Every line in the data below that includes "директории" belongs in the answer, copied as it stands.

START INFORMATION PROVIDED

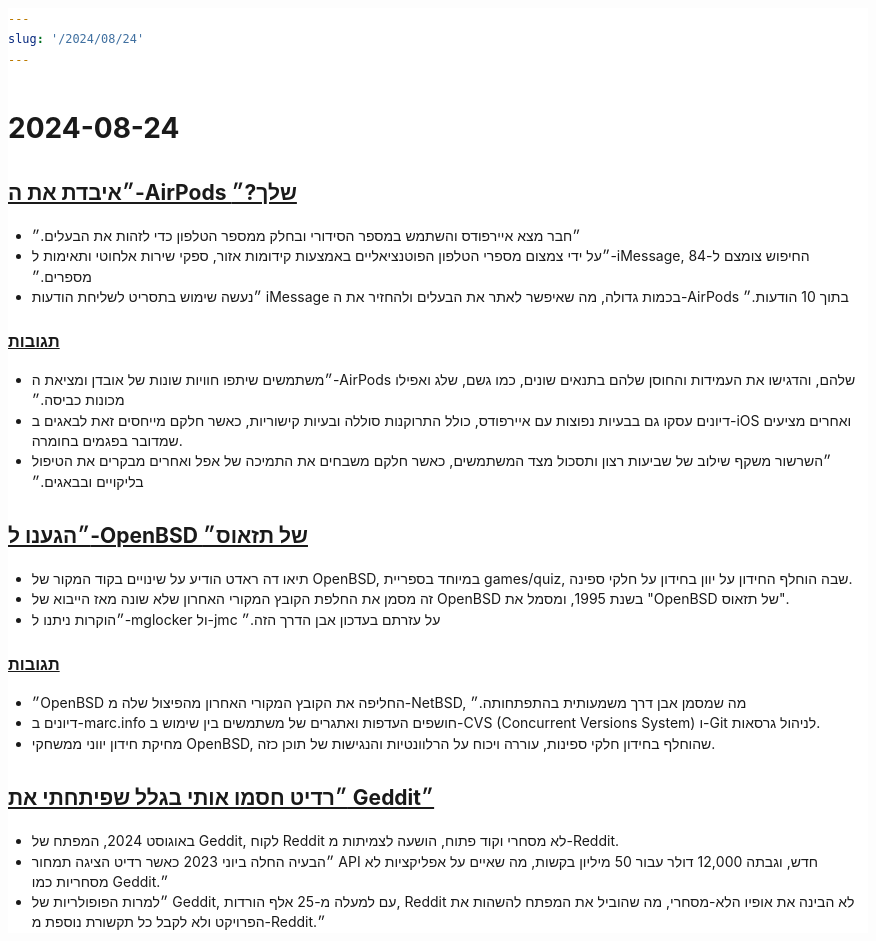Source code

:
```yaml
---
slug: '/2024/08/24'
---
```


# 2024-08-24

## [״איבדת את ה-AirPods שלך?״](https://alexyancey.com/lost-airpods/)

- ״חבר מצא איירפודס והשתמש במספר הסידורי ובחלק ממספר הטלפון כדי לזהות את הבעלים.״
- ״על ידי צמצום מספרי הטלפון הפוטנציאליים באמצעות קידומות אזור, ספקי שירות אלחוטי ותאימות ל-iMessage, החיפוש צומצם ל-84 מספרים.״
- ״נעשה שימוש בתסריט לשליחת הודעות iMessage בכמות גדולה, מה שאיפשר לאתר את הבעלים ולהחזיר את ה-AirPods בתוך 10 הודעות.״

### [תגובות](https://news.ycombinator.com/item?id=41334207)

- ״משתמשים שיתפו חוויות שונות של אובדן ומציאת ה-AirPods שלהם, והדגישו את העמידות והחוסן שלהם בתנאים שונים, כמו גשם, שלג ואפילו מכונות כביסה.״
- דיונים עסקו גם בבעיות נפוצות עם איירפודס, כולל התרוקנות סוללה ובעיות קישוריות, כאשר חלקם מייחסים זאת לבאגים ב-iOS ואחרים מציעים שמדובר בפגמים בחומרה.
- ״השרשור משקף שילוב של שביעות רצון ותסכול מצד המשתמשים, כאשר חלקם משבחים את התמיכה של אפל ואחרים מבקרים את הטיפול בליקויים ובבאגים.״

## [״הגענו ל-OpenBSD של תזאוס״](https://marc.info/?l=openbsd-cvs&m=172443408727088&w=2)

- תיאו דה ראדט הודיע על שינויים בקוד המקור של OpenBSD, במיוחד בספריית games/quiz, שבה הוחלף החידון על יוון בחידון על חלקי ספינה.
- זה מסמן את החלפת הקובץ המקורי האחרון שלא שונה מאז הייבוא של OpenBSD בשנת 1995, ומסמל את "OpenBSD של תזאוס".
- ״הוקרות ניתנו ל-mglocker ול-jmc על עזרתם בעדכון אבן הדרך הזה.״

### [תגובות](https://news.ycombinator.com/item?id=41332342)

- ״OpenBSD החליפה את הקובץ המקורי האחרון מהפיצול שלה מ-NetBSD, מה שמסמן אבן דרך משמעותית בהתפתחותה.״
- דיונים ב-marc.info חושפים העדפות ואתגרים של משתמשים בין שימוש ב-CVS (Concurrent Versions System) ו-Git לניהול גרסאות.
- מחיקת חידון יווני ממשחקי OpenBSD, שהוחלף בחידון חלקי ספינות, עוררה ויכוח על הרלוונטיות והנגישות של תוכן כזה.

## [״רדיט חסמו אותי בגלל שפיתחתי את Geddit״](https://www.buzl.uk/2024/08/24/reddit.html)

- באוגוסט 2024, המפתח של Geddit, לקוח Reddit לא מסחרי וקוד פתוח, הושעה לצמיתות מ-Reddit.
- ״הבעיה החלה ביוני 2023 כאשר רדיט הציגה תמחור API חדש, וגבתה 12,000 דולר עבור 50 מיליון בקשות, מה שאיים על אפליקציות לא מסחריות כמו Geddit.״
- ״למרות הפופולריות של Geddit, עם למעלה מ-25 אלף הורדות, Reddit לא הבינה את אופיו הלא-מסחרי, מה שהוביל את המפתח להשהות את הפרויקט ולא לקבל כל תקשורת נוספת מ-Reddit.״

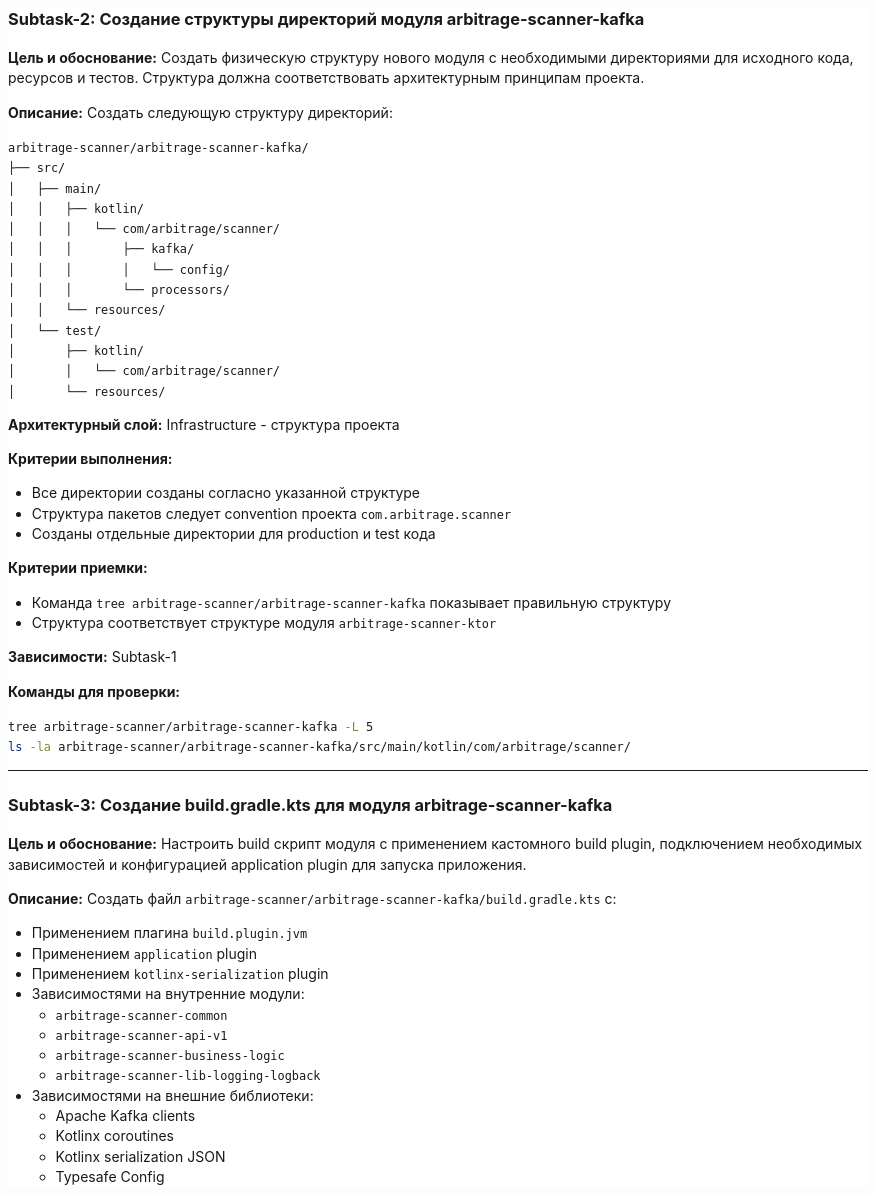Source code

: ### Subtask-2: Создание структуры директорий модуля arbitrage-scanner-kafka

**Цель и обоснование:**
Создать физическую структуру нового модуля с необходимыми директориями для исходного кода, ресурсов и тестов. Структура должна соответствовать архитектурным принципам проекта.

**Описание:**
Создать следующую структуру директорий:
```
arbitrage-scanner/arbitrage-scanner-kafka/
├── src/
│   ├── main/
│   │   ├── kotlin/
│   │   │   └── com/arbitrage/scanner/
│   │   │       ├── kafka/
│   │   │       │   └── config/
│   │   │       └── processors/
│   │   └── resources/
│   └── test/
│       ├── kotlin/
│       │   └── com/arbitrage/scanner/
│       └── resources/
```

**Архитектурный слой:** Infrastructure - структура проекта

**Критерии выполнения:**
- Все директории созданы согласно указанной структуре
- Структура пакетов следует convention проекта `com.arbitrage.scanner`
- Созданы отдельные директории для production и test кода

**Критерии приемки:**
- Команда `tree arbitrage-scanner/arbitrage-scanner-kafka` показывает правильную структуру
- Структура соответствует структуре модуля `arbitrage-scanner-ktor`

**Зависимости:** Subtask-1

**Команды для проверки:**
```bash
tree arbitrage-scanner/arbitrage-scanner-kafka -L 5
ls -la arbitrage-scanner/arbitrage-scanner-kafka/src/main/kotlin/com/arbitrage/scanner/
```

---

### Subtask-3: Создание build.gradle.kts для модуля arbitrage-scanner-kafka

**Цель и обоснование:**
Настроить build скрипт модуля с применением кастомного build plugin, подключением необходимых зависимостей и конфигурацией application plugin для запуска приложения.

**Описание:**
Создать файл `arbitrage-scanner/arbitrage-scanner-kafka/build.gradle.kts` с:
- Применением плагина `build.plugin.jvm`
- Применением `application` plugin
- Применением `kotlinx-serialization` plugin
- Зависимостями на внутренние модули:
  - `arbitrage-scanner-common`
  - `arbitrage-scanner-api-v1`
  - `arbitrage-scanner-business-logic`
  - `arbitrage-scanner-lib-logging-logback`
- Зависимостями на внешние библиотеки:
  - Apache Kafka clients
  - Kotlinx coroutines
  - Kotlinx serialization JSON
  - Typesafe Config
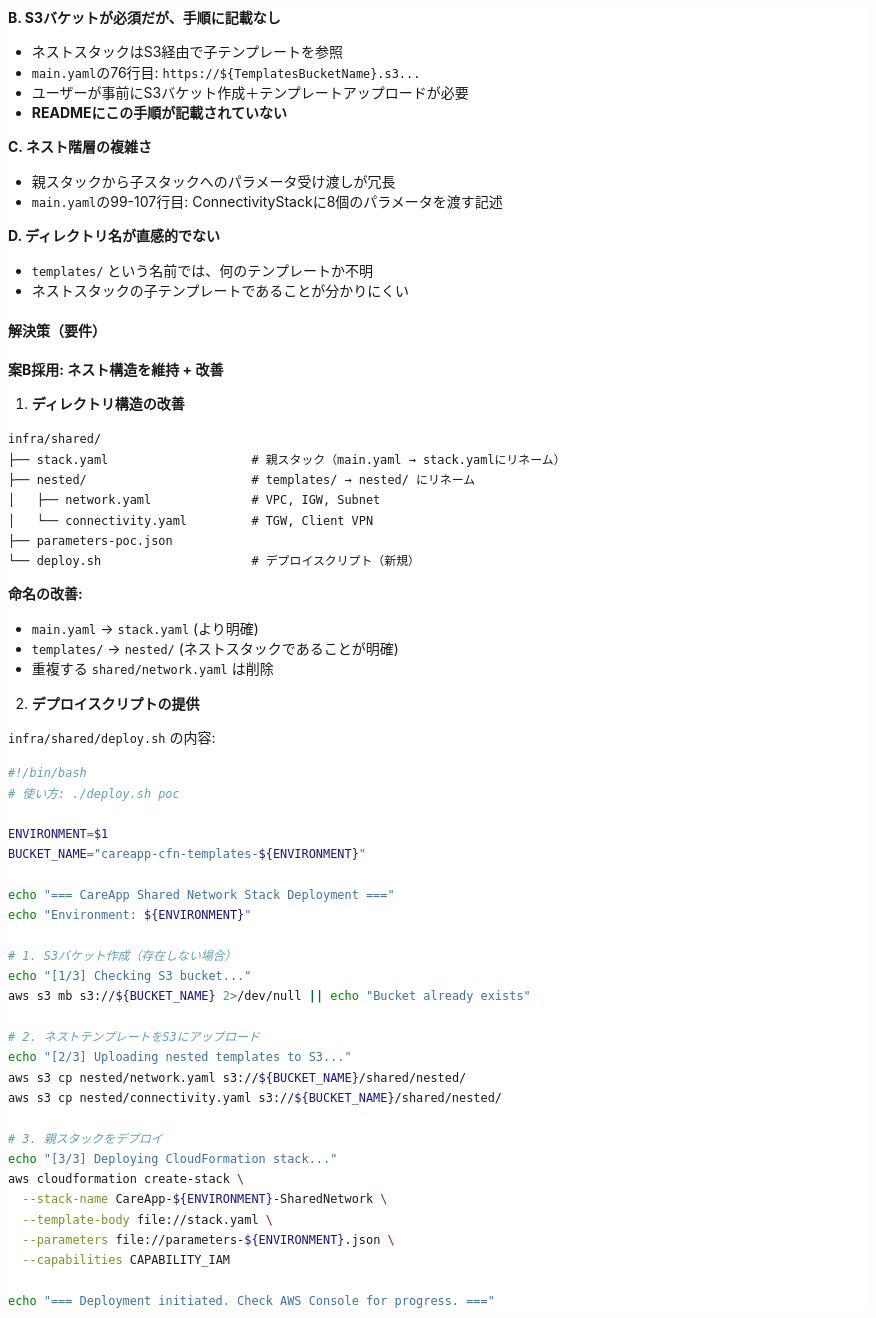 **B. S3バケットが必須だが、手順に記載なし**
- ネストスタックはS3経由で子テンプレートを参照
- `main.yaml`の76行目: `https://${TemplatesBucketName}.s3...`
- ユーザーが事前にS3バケット作成＋テンプレートアップロードが必要
- **READMEにこの手順が記載されていない**

**C. ネスト階層の複雑さ**
- 親スタックから子スタックへのパラメータ受け渡しが冗長
- `main.yaml`の99-107行目: ConnectivityStackに8個のパラメータを渡す記述

**D. ディレクトリ名が直感的でない**
- `templates/` という名前では、何のテンプレートか不明
- ネストスタックの子テンプレートであることが分かりにくい

#### 解決策（要件）

**案B採用: ネスト構造を維持 + 改善**

1. **ディレクトリ構造の改善**

```
infra/shared/
├── stack.yaml                    # 親スタック（main.yaml → stack.yamlにリネーム）
├── nested/                       # templates/ → nested/ にリネーム
│   ├── network.yaml              # VPC, IGW, Subnet
│   └── connectivity.yaml         # TGW, Client VPN
├── parameters-poc.json
└── deploy.sh                     # デプロイスクリプト（新規）
```

**命名の改善:**
- `main.yaml` → `stack.yaml` (より明確)
- `templates/` → `nested/` (ネストスタックであることが明確)
- 重複する `shared/network.yaml` は削除

2. **デプロイスクリプトの提供**

`infra/shared/deploy.sh` の内容:
```bash
#!/bin/bash
# 使い方: ./deploy.sh poc

ENVIRONMENT=$1
BUCKET_NAME="careapp-cfn-templates-${ENVIRONMENT}"

echo "=== CareApp Shared Network Stack Deployment ==="
echo "Environment: ${ENVIRONMENT}"

# 1. S3バケット作成（存在しない場合）
echo "[1/3] Checking S3 bucket..."
aws s3 mb s3://${BUCKET_NAME} 2>/dev/null || echo "Bucket already exists"

# 2. ネストテンプレートをS3にアップロード
echo "[2/3] Uploading nested templates to S3..."
aws s3 cp nested/network.yaml s3://${BUCKET_NAME}/shared/nested/
aws s3 cp nested/connectivity.yaml s3://${BUCKET_NAME}/shared/nested/

# 3. 親スタックをデプロイ
echo "[3/3] Deploying CloudFormation stack..."
aws cloudformation create-stack \
  --stack-name CareApp-${ENVIRONMENT}-SharedNetwork \
  --template-body file://stack.yaml \
  --parameters file://parameters-${ENVIRONMENT}.json \
  --capabilities CAPABILITY_IAM

echo "=== Deployment initiated. Check AWS Console for progress. ==="
```
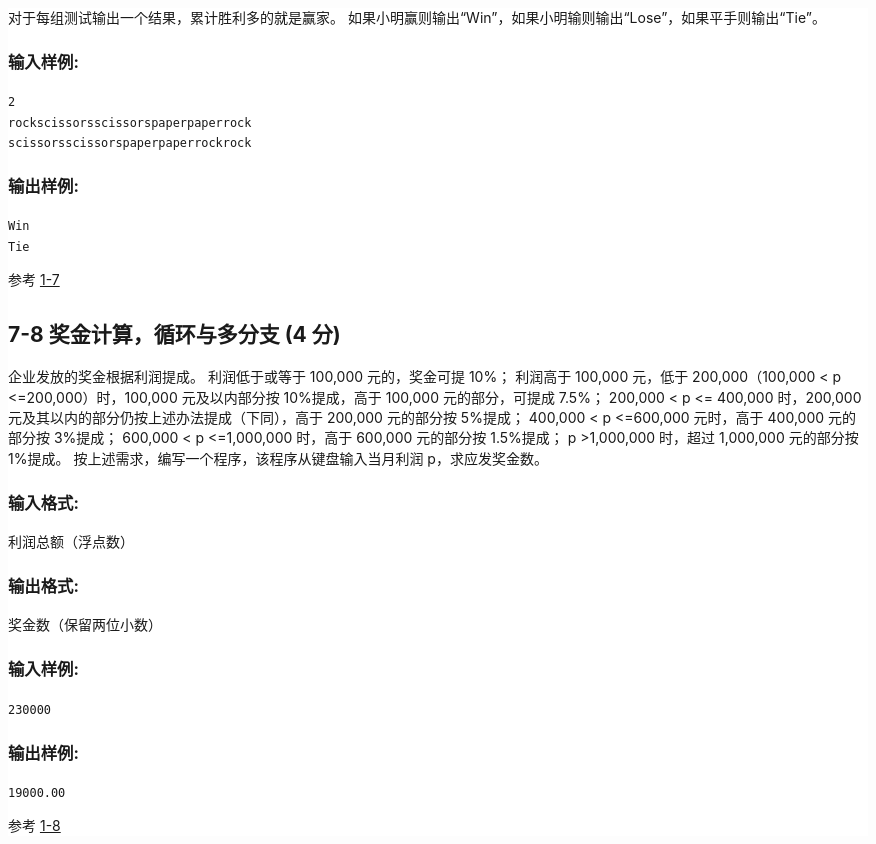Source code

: 对于每组测试输出一个结果，累计胜利多的就是赢家。 如果小明赢则输出“Win”，如果小明输则输出“Lose”，如果平手则输出“Tie”。

### 输入样例:

```
2
rockscissorsscissorspaperpaperrock
scissorsscissorspaperpaperrockrock
```

### 输出样例:

```
Win
Tie
```

参考 [1-7](./1-7.py)



## 7-8 奖金计算，循环与多分支 (4 分)

企业发放的奖金根据利润提成。
利润低于或等于 100,000 元的，奖金可提 10%；
利润高于 100,000 元，低于 200,000（100,000 < p <=200,000）时，100,000 元及以内部分按 10%提成，高于 100,000 元的部分，可提成 7.5%；
200,000 < p <= 400,000 时，200,000 元及其以内的部分仍按上述办法提成（下同），高于 200,000 元的部分按 5%提成；
400,000 < p <=600,000 元时，高于 400,000 元的部分按 3%提成；
600,000 < p <=1,000,000 时，高于 600,000 元的部分按 1.5%提成；
p >1,000,000 时，超过 1,000,000 元的部分按 1%提成。
按上述需求，编写一个程序，该程序从键盘输入当月利润 p，求应发奖金数。

### 输入格式:

利润总额（浮点数）

### 输出格式:

奖金数（保留两位小数）

### 输入样例:

```
230000
```

### 输出样例:

```
19000.00
```



参考 [1-8](./1-8.py)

END INFORMATION PROVIDED

RESPONSE BOX
- Все директории созданы согласно указанной структуре
- Созданы отдельные директории для production и test кода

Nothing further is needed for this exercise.